Was Expansionary Monetary Policy Feasible During the Great Contraction? An Examination of the Gold Standard Constraint
Michael D. Bordo, Ehsan U. Choudhri, Anna J. Schwartz
NBER Working Paper No. 7125
The recent consensus view, that the gold standard was the leading cause of the worldwide Great Depression 1929-33, stems from two propositions: (1) Under the gold standard, deflationary shocks were transmitted between countries and, (2) for most countries, continued adherence to gold prevented monetary authorities from offsetting banking panics and blocked their recoveries. In this paper we contend that the second proposition applies only to small open economies with limited gold reserves. This was not the case for the US, the largest country in the world, holding massive gold reserves.
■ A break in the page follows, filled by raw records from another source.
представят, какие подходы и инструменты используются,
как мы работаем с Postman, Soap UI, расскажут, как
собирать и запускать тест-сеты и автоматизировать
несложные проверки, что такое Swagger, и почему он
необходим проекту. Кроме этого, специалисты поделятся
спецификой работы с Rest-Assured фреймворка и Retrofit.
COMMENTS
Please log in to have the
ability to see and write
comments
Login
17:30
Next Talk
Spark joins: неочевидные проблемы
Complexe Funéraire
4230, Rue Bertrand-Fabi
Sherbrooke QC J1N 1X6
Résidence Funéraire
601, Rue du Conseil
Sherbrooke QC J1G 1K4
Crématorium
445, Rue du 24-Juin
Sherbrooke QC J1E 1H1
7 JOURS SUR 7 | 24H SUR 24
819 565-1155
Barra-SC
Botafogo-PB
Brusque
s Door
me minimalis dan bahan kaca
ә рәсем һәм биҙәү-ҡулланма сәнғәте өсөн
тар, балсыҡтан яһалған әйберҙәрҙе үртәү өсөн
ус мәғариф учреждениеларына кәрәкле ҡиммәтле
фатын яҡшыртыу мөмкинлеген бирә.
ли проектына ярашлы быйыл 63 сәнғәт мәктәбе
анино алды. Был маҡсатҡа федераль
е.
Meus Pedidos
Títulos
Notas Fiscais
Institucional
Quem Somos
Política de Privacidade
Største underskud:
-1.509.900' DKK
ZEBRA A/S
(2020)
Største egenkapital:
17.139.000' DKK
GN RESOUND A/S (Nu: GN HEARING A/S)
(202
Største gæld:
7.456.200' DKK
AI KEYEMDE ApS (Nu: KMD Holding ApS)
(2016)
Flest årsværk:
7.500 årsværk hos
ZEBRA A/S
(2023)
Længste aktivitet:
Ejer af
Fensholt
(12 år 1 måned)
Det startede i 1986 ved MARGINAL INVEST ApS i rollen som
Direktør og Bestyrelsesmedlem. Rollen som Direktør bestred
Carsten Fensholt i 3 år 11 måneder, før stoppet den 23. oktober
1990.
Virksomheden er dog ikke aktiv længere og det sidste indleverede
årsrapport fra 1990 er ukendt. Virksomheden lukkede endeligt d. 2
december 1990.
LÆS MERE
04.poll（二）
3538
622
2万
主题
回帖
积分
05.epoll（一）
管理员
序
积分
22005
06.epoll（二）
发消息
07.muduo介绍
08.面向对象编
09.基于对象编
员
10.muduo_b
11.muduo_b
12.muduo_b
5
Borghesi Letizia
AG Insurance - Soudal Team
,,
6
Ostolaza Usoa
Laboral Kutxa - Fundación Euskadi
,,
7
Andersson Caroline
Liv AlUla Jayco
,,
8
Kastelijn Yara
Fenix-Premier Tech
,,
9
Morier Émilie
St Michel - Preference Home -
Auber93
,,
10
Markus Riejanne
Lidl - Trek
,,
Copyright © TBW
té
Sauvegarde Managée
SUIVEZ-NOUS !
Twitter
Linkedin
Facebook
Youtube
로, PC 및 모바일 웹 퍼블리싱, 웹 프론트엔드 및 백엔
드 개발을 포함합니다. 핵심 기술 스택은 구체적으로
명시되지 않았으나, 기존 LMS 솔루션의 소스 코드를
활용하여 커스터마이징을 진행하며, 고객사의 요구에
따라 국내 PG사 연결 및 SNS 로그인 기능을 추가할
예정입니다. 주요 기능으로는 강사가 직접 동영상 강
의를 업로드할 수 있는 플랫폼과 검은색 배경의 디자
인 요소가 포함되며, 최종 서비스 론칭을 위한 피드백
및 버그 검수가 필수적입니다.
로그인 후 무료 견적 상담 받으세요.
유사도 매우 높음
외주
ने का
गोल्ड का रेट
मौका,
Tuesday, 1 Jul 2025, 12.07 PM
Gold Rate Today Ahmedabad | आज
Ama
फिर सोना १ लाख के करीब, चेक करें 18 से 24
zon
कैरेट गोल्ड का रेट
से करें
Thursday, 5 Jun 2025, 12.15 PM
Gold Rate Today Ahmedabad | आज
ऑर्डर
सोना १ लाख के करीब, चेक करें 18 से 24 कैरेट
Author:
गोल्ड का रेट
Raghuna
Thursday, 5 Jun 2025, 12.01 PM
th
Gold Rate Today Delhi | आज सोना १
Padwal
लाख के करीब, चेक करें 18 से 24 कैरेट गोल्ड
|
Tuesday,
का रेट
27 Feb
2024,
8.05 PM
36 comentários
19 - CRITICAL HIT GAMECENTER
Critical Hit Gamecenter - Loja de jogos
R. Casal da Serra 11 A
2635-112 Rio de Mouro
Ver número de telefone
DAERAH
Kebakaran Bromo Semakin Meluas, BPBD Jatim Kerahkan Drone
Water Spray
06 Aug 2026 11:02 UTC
The US was not constrained from using expansionary policy to offset banking panics, deflation, and declining economic activity. Simulations, based on a model of a large open economy, indicate that expansionary open market operations by the Federal Reserve at two critical junctures (October 1930 to February 1931; September 1931 through January 1932) would have been successful in averting the banking panics that occurred, without endangering convertibility. Indeed had expansionary open market purchases been conducted in 1930, the contraction would not have led to the international crises that followed.
Published: Bordo, Michael D. & Choudhri, Ehsan U. & Schwartz, Anna J., 2002. "Was Expansionary Monetary Policy Feasible during the Great Contraction? An Examination of the Gold Standard Constraint," Explorations in Economic History, Elsevier, vol. 39(1), pages 1-28, January.